Have not had an opportunity to do anything since yesterday but just checked the display panel and put a volt meter across the terminals of the Leisure Batteries.....Both showing 12.7 Volts. The EHU has been disconnected since 3pm yesterday with o load 

Just about the batteries, they are
NUMAX XV27 MF
1000 MCA
160 min RC
Maintenance free
All double dutch to me. . . . . :? 

So maybe i was incorrect in my assumption that they are 110 AH batteries


----------



## CliveMott (Mar 10, 2008)

A few pointers :-

A typical halogen downlighter has a 10 watt bulb and will consume just under 1 amp (0.85 ish)

The battery selector switch on some systems must be set to the habitation battery for the EHU to charge it.

A 3 hour charge will not get close to fully charging one battery, let alone two. The biggest Sargent charger (from memory) charges at 16 amps. (Sorry, I am sat in a hotel room at Newquay using a notebook) So if one battery is fully discharged it will take a minimum of nearly 7 hours, double for two batteries. But the charge rate reduces as the battery voltage rises so it takes longer.

The end of charge voltage should be around 14 volts or marginly under.
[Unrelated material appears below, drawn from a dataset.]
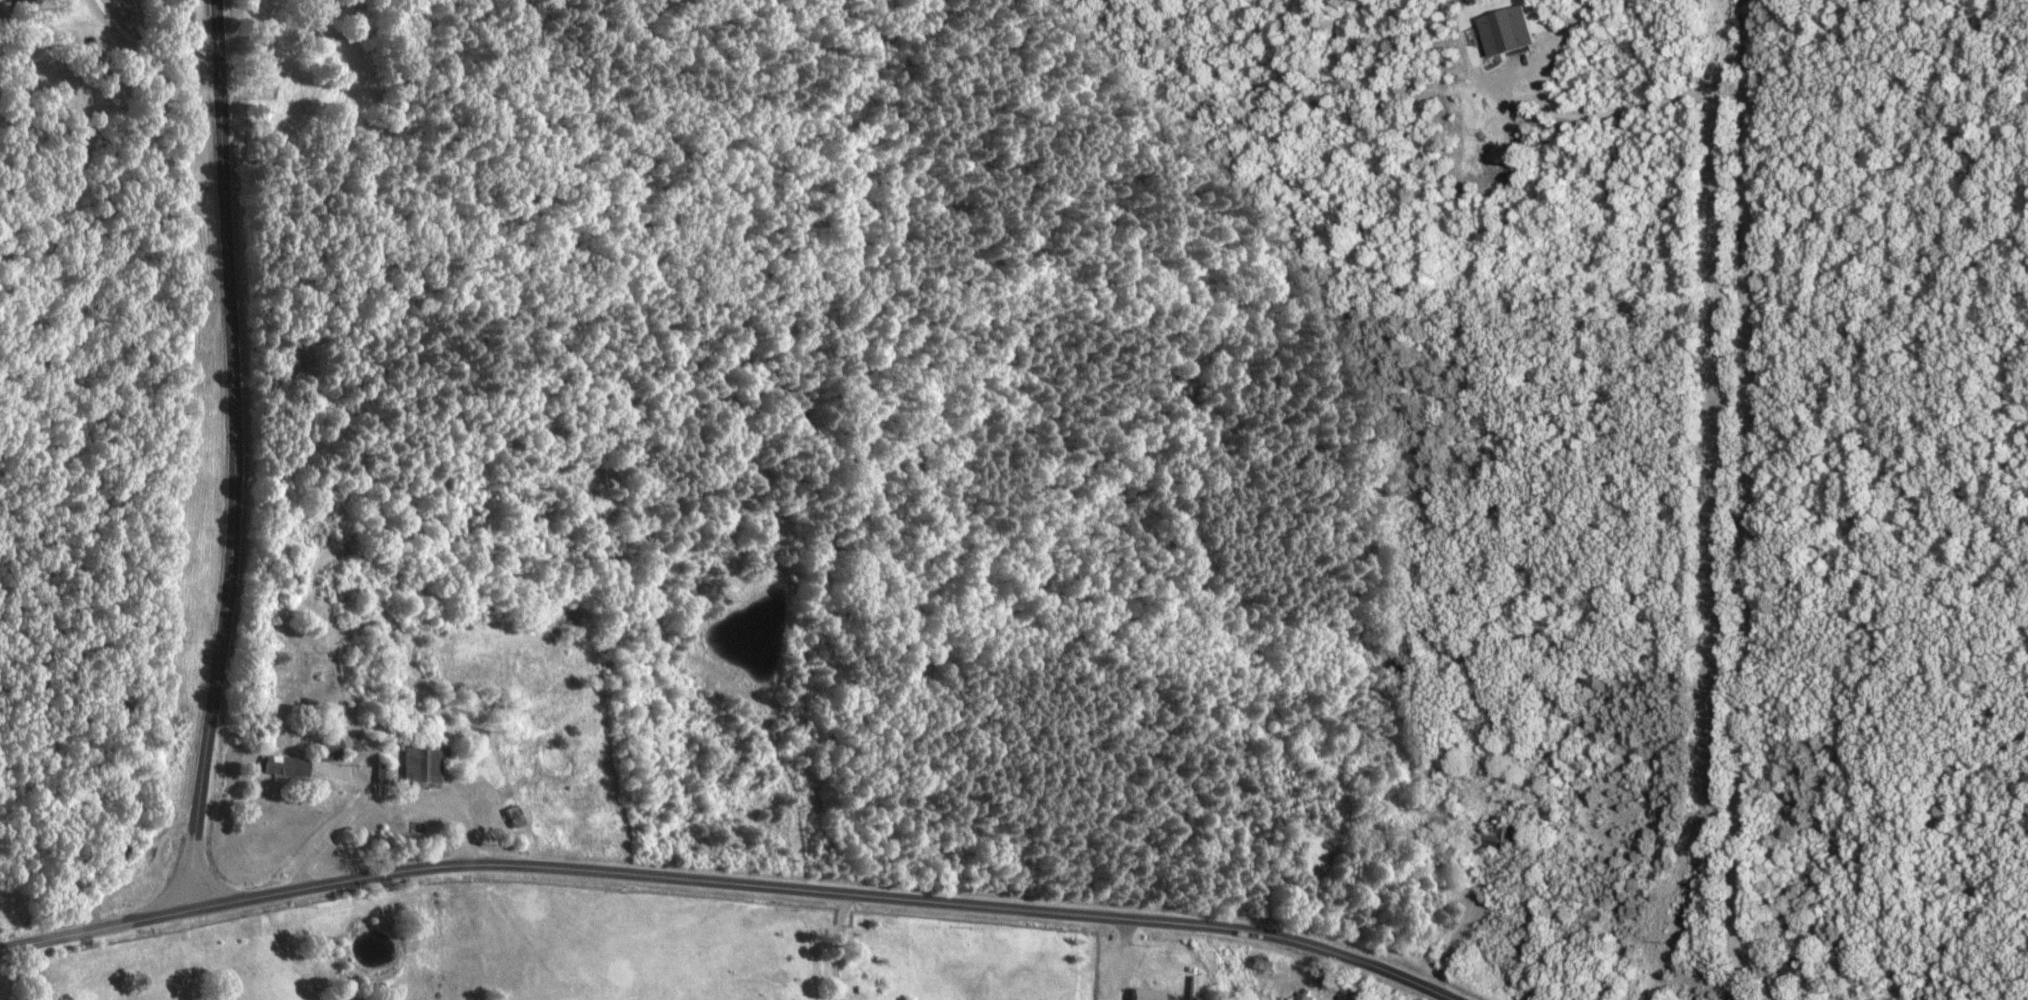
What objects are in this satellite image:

If its on charge and indicating 13.4 volts then you have many more hours of charging to go!. Or its not charging on EHU??

So to prolong battery life.
1 Make sure the charger is working correctly.
2 Only use an inverter for things that will not run directly off 12 volts
3 Change any halgen lighting to LED replacements.
4 Use gas for anything that requires heat.
C.


----------